• Directive: What lines of the data below hold "術後の定期検査に行く"? Show them.

• Provided records:
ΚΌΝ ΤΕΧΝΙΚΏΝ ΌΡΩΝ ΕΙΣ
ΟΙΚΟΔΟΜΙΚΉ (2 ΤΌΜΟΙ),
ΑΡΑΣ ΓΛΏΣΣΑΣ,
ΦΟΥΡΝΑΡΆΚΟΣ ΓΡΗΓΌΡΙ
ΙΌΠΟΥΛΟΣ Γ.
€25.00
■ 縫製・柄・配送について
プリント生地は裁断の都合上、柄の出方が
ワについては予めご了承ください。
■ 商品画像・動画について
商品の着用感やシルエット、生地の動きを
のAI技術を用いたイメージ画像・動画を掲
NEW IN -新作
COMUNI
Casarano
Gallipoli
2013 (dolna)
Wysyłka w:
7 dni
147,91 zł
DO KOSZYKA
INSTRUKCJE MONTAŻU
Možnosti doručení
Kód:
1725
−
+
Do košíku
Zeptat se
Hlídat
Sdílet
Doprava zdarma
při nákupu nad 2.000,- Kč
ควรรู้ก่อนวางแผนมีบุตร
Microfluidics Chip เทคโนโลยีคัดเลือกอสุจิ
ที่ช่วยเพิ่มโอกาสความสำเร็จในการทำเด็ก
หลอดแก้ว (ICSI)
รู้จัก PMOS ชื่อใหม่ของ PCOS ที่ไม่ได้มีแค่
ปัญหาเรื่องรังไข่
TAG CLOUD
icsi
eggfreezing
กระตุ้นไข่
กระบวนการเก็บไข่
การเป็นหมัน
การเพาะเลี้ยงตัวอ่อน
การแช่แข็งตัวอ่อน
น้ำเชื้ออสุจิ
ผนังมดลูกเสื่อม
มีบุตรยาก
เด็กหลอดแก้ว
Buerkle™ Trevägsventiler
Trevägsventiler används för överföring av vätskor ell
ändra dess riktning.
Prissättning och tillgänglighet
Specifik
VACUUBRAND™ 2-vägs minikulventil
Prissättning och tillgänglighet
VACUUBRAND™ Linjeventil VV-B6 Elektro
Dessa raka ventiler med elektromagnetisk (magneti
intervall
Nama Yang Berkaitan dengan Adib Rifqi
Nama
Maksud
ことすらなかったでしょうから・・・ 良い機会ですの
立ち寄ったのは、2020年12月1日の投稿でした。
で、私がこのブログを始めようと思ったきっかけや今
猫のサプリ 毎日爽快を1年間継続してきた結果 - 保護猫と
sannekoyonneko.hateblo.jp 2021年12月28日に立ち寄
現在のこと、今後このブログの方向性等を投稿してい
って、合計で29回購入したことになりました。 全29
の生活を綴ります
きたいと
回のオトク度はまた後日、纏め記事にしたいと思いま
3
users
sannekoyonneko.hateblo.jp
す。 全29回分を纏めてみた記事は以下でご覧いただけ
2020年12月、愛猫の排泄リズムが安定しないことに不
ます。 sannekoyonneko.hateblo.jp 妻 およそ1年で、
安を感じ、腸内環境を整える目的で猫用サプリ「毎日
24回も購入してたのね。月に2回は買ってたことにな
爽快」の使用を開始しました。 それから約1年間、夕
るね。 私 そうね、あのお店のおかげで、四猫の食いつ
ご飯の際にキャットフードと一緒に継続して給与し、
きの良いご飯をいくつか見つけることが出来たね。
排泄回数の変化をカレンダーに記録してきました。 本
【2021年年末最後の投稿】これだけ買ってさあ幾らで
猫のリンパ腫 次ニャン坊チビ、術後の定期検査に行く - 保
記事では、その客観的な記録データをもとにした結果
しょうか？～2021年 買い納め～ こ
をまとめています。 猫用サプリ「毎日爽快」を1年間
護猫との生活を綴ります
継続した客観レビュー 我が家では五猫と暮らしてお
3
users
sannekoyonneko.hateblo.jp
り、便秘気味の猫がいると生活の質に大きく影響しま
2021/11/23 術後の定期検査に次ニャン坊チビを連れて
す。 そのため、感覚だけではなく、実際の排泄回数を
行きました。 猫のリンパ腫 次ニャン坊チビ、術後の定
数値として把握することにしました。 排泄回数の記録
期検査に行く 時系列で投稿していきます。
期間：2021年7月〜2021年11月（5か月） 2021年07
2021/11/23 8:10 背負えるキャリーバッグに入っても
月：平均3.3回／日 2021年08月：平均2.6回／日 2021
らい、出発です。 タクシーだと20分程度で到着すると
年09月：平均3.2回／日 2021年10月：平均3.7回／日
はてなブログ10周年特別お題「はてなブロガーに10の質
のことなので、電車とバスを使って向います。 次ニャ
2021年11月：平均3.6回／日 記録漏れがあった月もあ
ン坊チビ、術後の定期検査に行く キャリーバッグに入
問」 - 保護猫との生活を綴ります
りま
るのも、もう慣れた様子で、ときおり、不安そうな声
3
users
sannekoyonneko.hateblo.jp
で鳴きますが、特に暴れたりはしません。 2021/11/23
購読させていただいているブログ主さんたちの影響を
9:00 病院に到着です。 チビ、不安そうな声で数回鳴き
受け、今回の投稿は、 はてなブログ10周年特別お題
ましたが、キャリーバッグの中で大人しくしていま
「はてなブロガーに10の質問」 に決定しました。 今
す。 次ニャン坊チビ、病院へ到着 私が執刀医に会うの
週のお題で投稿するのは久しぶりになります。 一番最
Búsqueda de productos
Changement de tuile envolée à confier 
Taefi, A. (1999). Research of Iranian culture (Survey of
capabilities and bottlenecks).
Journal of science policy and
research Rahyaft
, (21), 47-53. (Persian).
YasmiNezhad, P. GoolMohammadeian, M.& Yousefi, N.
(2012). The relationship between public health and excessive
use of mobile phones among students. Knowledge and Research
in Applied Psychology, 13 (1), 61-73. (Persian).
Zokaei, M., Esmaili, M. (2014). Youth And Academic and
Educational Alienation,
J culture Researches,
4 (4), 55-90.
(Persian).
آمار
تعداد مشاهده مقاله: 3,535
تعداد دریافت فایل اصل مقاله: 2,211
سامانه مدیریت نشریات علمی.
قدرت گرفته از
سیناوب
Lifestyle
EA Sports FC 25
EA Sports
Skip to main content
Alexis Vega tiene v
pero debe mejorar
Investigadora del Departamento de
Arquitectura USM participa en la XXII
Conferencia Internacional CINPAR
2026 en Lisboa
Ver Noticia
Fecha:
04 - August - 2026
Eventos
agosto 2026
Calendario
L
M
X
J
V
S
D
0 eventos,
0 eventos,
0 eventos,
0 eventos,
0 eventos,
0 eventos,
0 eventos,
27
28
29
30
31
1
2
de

• Answer below:
猫のリンパ腫 次ニャン坊チビ、術後の定期検査に行く - 保
ン坊チビ、術後の定期検査に行く キャリーバッグに入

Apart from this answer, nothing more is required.